Varese

Varese, all’Insubria convegno nazionale su Persona Down. Tra medicina e arte

I partecipanti al convegno

I partecipanti al convegno

Cultura, sessualità, autonomia: associare questi concetti alle Persone Down è un tabù? Proprio per affrontare, da una prospettiva nuova, la ricerca scientifica sulla Sindrome di Down, l’Università degli Studi dell’Insubria organizza a Varese dal 16 al 18 ottobre, il Convegno nazionale “La Persona Down, visioni nuove e utopie possibili”. Giunto alla terza edizione, dopo il Convegno “La Persona Down, progettiamo un futuro adulto” del 2009 e “La Persona Down e il mondo del lavoro” del 2011, quest’anno il convegno è incentrato su aggiornamenti in campo scientifico, presentazione di progetti di formazione scolastica, integrazione sociale e inserimento lavorativo realizzati in Italia e all’estero. Il convegno è organizzato dall’Università dell’Insubria con il Patronato di Regione Lombardia, l’ASL di Varese, l’Ospedale di Circolo e Fondazione Macchi di Varese, il Comune di Varese e la Provincia di Varese, l’Ufficio Scolastico Provinciale.

“Questo convegno rappresenta un momento di riflessione corale sulla Sindrome di Down – racconta Giovanna Brebbia, medico chirurgo, responsabile scientifico dell’iniziativa -. L’idea di fondo del convegno è, partendo dall’analisi di esperienze già attuate, dimostrare che ciò che in passato sembrava un’utopia per i ragazzi con sindrome di Down, oggi è invece realtà”. 

A portare il contributo del Comune di Varese, l’assessore a Persona e Famiglia Enrico Angelini. “Un convegno di grande spessore, che approfondisce anche un tema centrale come il rapporto e l’integrazione con il territorio sul fronte di questioni importanti come il lavoro – spiega Angelini -, Tematiche sulle quali occorre riflettere per individuare approcci che non si esauriscano in termini assistenzialistici. E’ necessario infatti fare un salto di qualità verso una dignità piena e un compimento pieno della personalità di questi uomini e di queste donne. E su questo è opportuno che le amministrazioni locali si impegnino a fondo”.
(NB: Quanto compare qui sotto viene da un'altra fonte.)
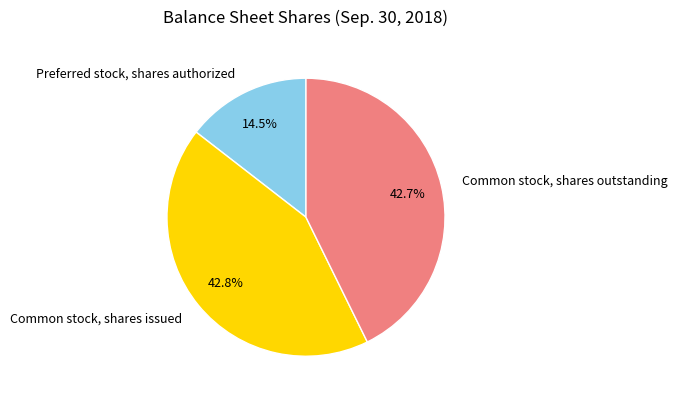

Rank the categories by value from lowest to highest.

Preferred stock, shares authorized, Common stock, shares outstanding, Common stock, shares issued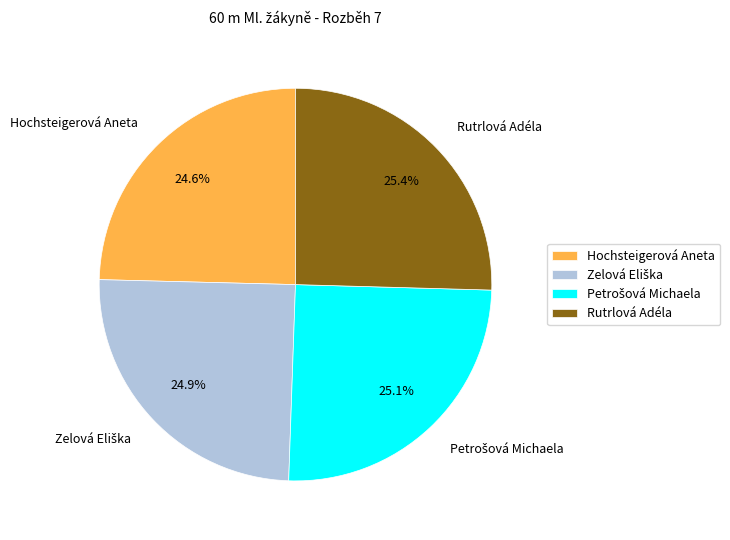

What portion of the pie excludes Rutrlová Adéla?

74.6%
E’ intervenuto anche il commissario straordinario dell’Asl di Varese, Piergiorgio Berni: “l’Asl è sempre partecipe e sostiene i percorsi formativi e informativi, soprattutto se in relazione a chi è svantaggiato. Davvero interessante un convegno come questo, che può offrire nuovi spunti e nuove idee da sviluppare nel tempo”. Il punto di vista ospedaliero è stato invece portato dal direttore di presidio del Circolo di Varese, Andrea Larghi: “Il nostro impegno non si esaurisce solo nel momento della cura. In collaborazione con l’Università dell’Insubria, sviluppiamo momenti di approfondimento e studio. Infine non dimentichiamo mai la dimensione dell’ascolto, dell’accoglienza, del servizio”.
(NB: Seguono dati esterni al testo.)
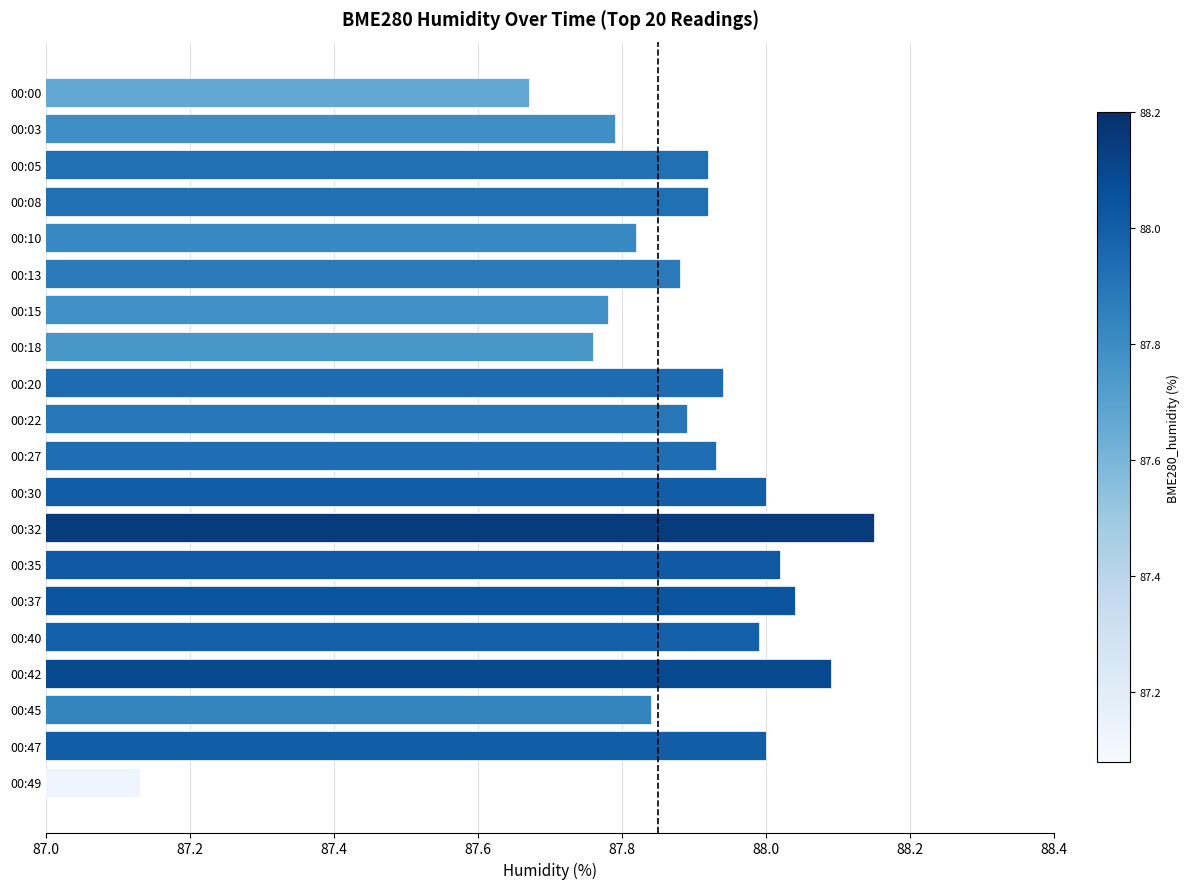

Is it true that the value at 00:30 is 88.0?

True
Il tratto distintivo del convegno è la multidisciplinarietà: durante le tre giornate, infatti, si alterneranno come relatori e moderatori circa ottanta specialisti nel settore medico, psicologico, sociale, scolastico, giuridico. A sintetizzare il messaggio del convegno un bel cortometraggio “Friendly”, sul tema dell’amicizia, realizzato da Jacopo Bernard, Maria Elisa Altese e Daniele Bonfatti del Laboratorio Multimediale dell’Università degli Studi dell’Insubria, su soggetto di Giovanna Brebbia. Fondamentale l’apporto di competenze e idee provenienti dall’arte, dalla musica, dal teatro, dalla riflessione umanistica.

“Ringrazio non soltanto l’Università, la Regione Lombardia, l’Ospedale, l’Asl, Il Comune e la Provincia, che hanno sostenuto fattivamente questa iniziativa fin dalla sua prima edizione, ma anche tutti i relatori e i moderatori che attraverso le loro diverse professionalità apportano il loro prezioso contributo con dedizione e competenza” conclude la dottoressa Brebbia.

Le relazioni sono state raccolte in un volume pubblicato dalla casa editrice IUP, “La Persona Down, visioni nuove e utopie possibili”, a cura di Giovanna Brebbia, con Prolusione del professor Fabio Minazzi e fotografie di Carlo Meazza.